YOSEMITE VALLEY California
Annual Visitors: Nearly 4 million
Worst Crowds: June to September
Claim to Fame: It’s the world’s most stunning glacial trough.
Yosemite isn’t quite the oldest bit of hallowed earth in the U.S. National Park System (that honor goes to Yellowstone). But its namesake valley — a certified Shangri-La swaddled in glacial-carved peaks, towering granite walls and half-mile-long waterfalls — is what sparked the concept of a national park in the first place, back when Abraham Lincoln granted the valley to the state of California.
Now You Know: Yosemite Valley is home to most of Yosemite National Park’s famed waterfalls, which are at their most active in the spring.

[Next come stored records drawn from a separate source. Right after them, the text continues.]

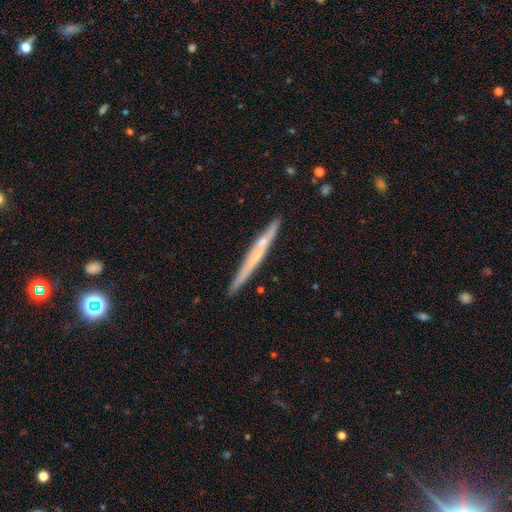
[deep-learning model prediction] Smooth or featured? Predicted: featured or disk (p=0.59). Edge-on disk? Predicted: yes (p=0.96). Edge-on bulge? Predicted: none (p=0.67). Merging? Predicted: none (p=0.87).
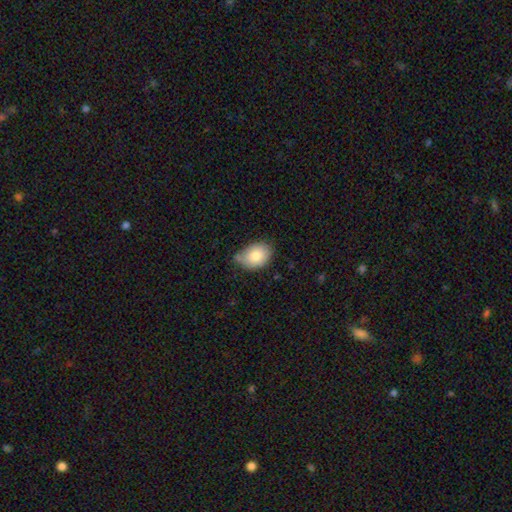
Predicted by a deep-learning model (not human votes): A smooth galaxy with no disk features (83%) that is in between round and cigar-shaped (73%).

Vote fractions:
- Smooth or featured? smooth: 83% / featured or disk: 10% / star or artifact: 8%
- How rounded? in between: 73% / round: 26% / cigar-shaped: 1%
- Merging? none: 59% / minor disturbance: 32% / major disturbance: 5% / merger: 4%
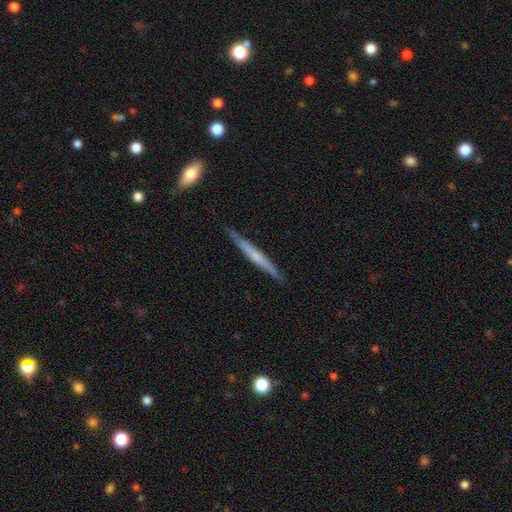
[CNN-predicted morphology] smooth_or_featured: featured or disk (p=0.56) [alt: smooth p=0.39]
disk_edge_on: yes (p=0.97) [alt: no p=0.03]
edge_on_bulge: none (p=0.57) [alt: rounded p=0.34]
merging: none (p=0.89) [alt: minor disturbance p=0.08]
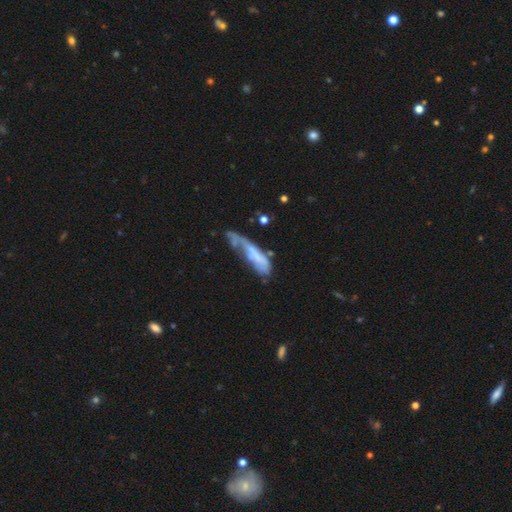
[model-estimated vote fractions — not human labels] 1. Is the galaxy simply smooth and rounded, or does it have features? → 48% featured or disk, 44% smooth, 8% star or artifact.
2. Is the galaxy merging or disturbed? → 34% major disturbance, 28% none, 27% minor disturbance, 11% merger.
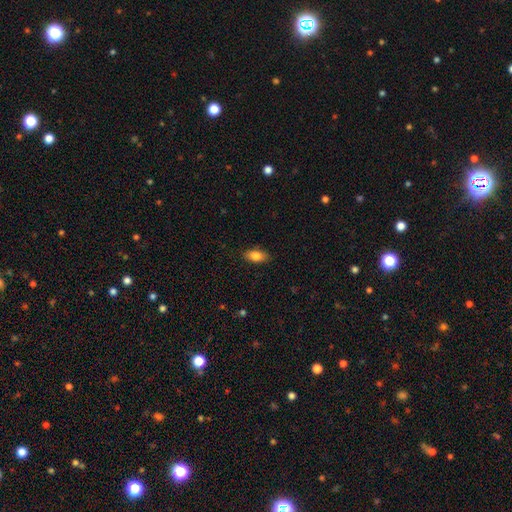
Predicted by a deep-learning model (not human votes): Smooth or featured? Predicted: smooth (p=0.83). How rounded? Predicted: in between (p=0.89). Merging? Predicted: none (p=0.87).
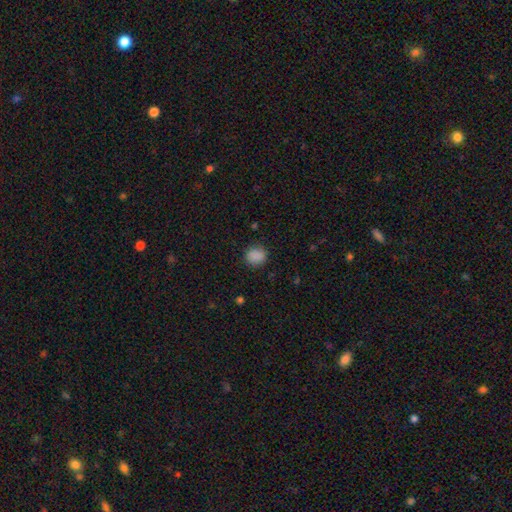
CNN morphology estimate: smooth 87%, star or artifact 10%, featured or disk 3%. Down the decision tree: how rounded — round (76%); merging — none (85%).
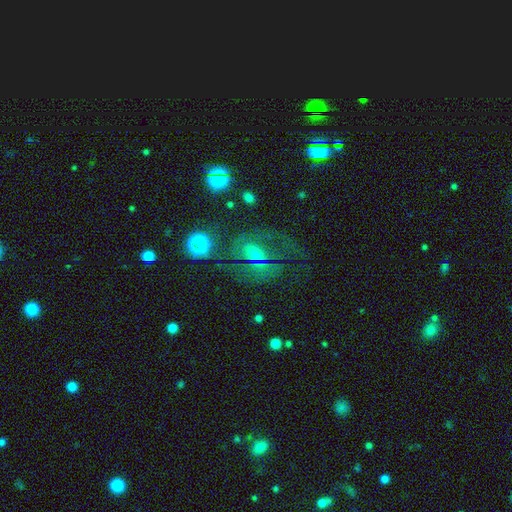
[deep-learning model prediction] smooth_or_featured: featured or disk (p=0.45) [alt: smooth p=0.29]
merging: none (p=0.54) [alt: major disturbance p=0.22]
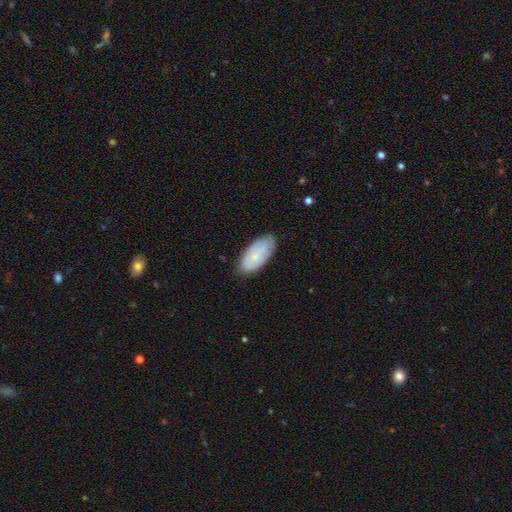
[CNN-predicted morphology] This appears to be a smooth galaxy with no disk features (72%) that is in between round and cigar-shaped (92%). Merging: none (81%).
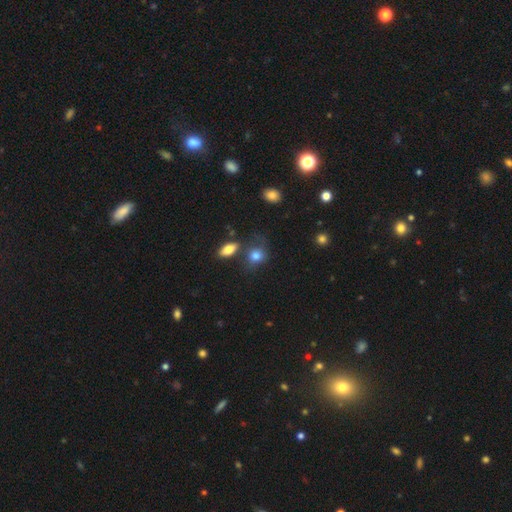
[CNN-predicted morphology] Smooth or featured?
  - smooth: 81% *
  - featured or disk: 9%
  - star or artifact: 9%
How rounded?
  - round: 59% *
  - in between: 39%
  - cigar-shaped: 2%
Merging?
  - none: 51% *
  - minor disturbance: 20%
  - merger: 18%
  - major disturbance: 11%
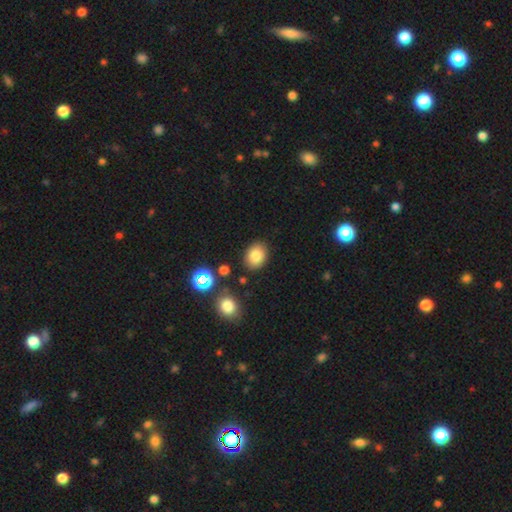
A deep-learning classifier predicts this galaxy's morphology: The model was most divided on "how rounded": in between: 64%, round: 35%, cigar-shaped: 1%. More confident: merging — none (85%); smooth or featured — smooth (82%).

And no wonder: A whole host of Ansel Adams calendar images are gathered here in one incomparable, wide-angle-lens–defying setting. First-timers driving through the park’s Wawona Tunnel and pulling over to view it all at that first mandatory overlook tend to utter the same three words in chorus: “Oh. My. God.” The one rub: It’s a large chorus.
“We estimate that 90 percent of the visitors to Yosemite National Park come to Yosemite Valley at some point during their trip,” says the park’s public-affairs officer, Kari Cobb. “And about 4 million people visit the park annually, so that’s a lot of folks congregating in a seven-mile-long-by-one-mile-wide canyon.”

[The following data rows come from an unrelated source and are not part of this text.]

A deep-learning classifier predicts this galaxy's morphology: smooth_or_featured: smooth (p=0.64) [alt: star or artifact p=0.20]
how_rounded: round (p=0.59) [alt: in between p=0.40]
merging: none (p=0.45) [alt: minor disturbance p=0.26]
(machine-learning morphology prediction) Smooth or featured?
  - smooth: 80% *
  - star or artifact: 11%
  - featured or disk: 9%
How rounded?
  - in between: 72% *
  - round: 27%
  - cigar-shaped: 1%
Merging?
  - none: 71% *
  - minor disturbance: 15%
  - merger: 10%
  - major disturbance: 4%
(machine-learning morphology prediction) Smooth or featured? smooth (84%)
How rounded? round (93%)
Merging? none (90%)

The crowd-avoiding remedy, suggests Cobb, is twofold.
Step one: If at all possible, do that mandatory valley visit on a Monday or Tuesday during either of the shoulder seasons (early spring, late fall) before or after the summer crowds hit and when those residual weekend masses have pulled out. “Winter is an even better bet,” Cobb adds. “It’s absolutely stunning here, and the crowds are as thin as they’ll get.” To wit: Last year’s August attendance at Yosemite was nearly 700,000. January’s was a mere 100,000.
Step two: Lose the congestion on one of the valley’s lesser-known trails and beyond. For a quick escape, Cobb recommends the short Snow Creek hike hiding behind Mirror Lake (which dries up and becomes Mirror Meadow in the summer and fall months) — or for a longer one, the relatively flat, relatively unpopulated 13-mile Yosemite Valley Floor Loop trail. Better yet, check out the rest of the 761,266-acre park. Laced with over 800 miles of hiking trails, Yosemite’s vast backcountry will convince road-less-traveled types that much of this place is still a well-kept secret. “Tuolomne Meadows is an easy, beautiful drive through the park from the valley,” Cobb notes. “It’s gorgeous in its own right, and, as far as the crowds go, you’ve lost them.”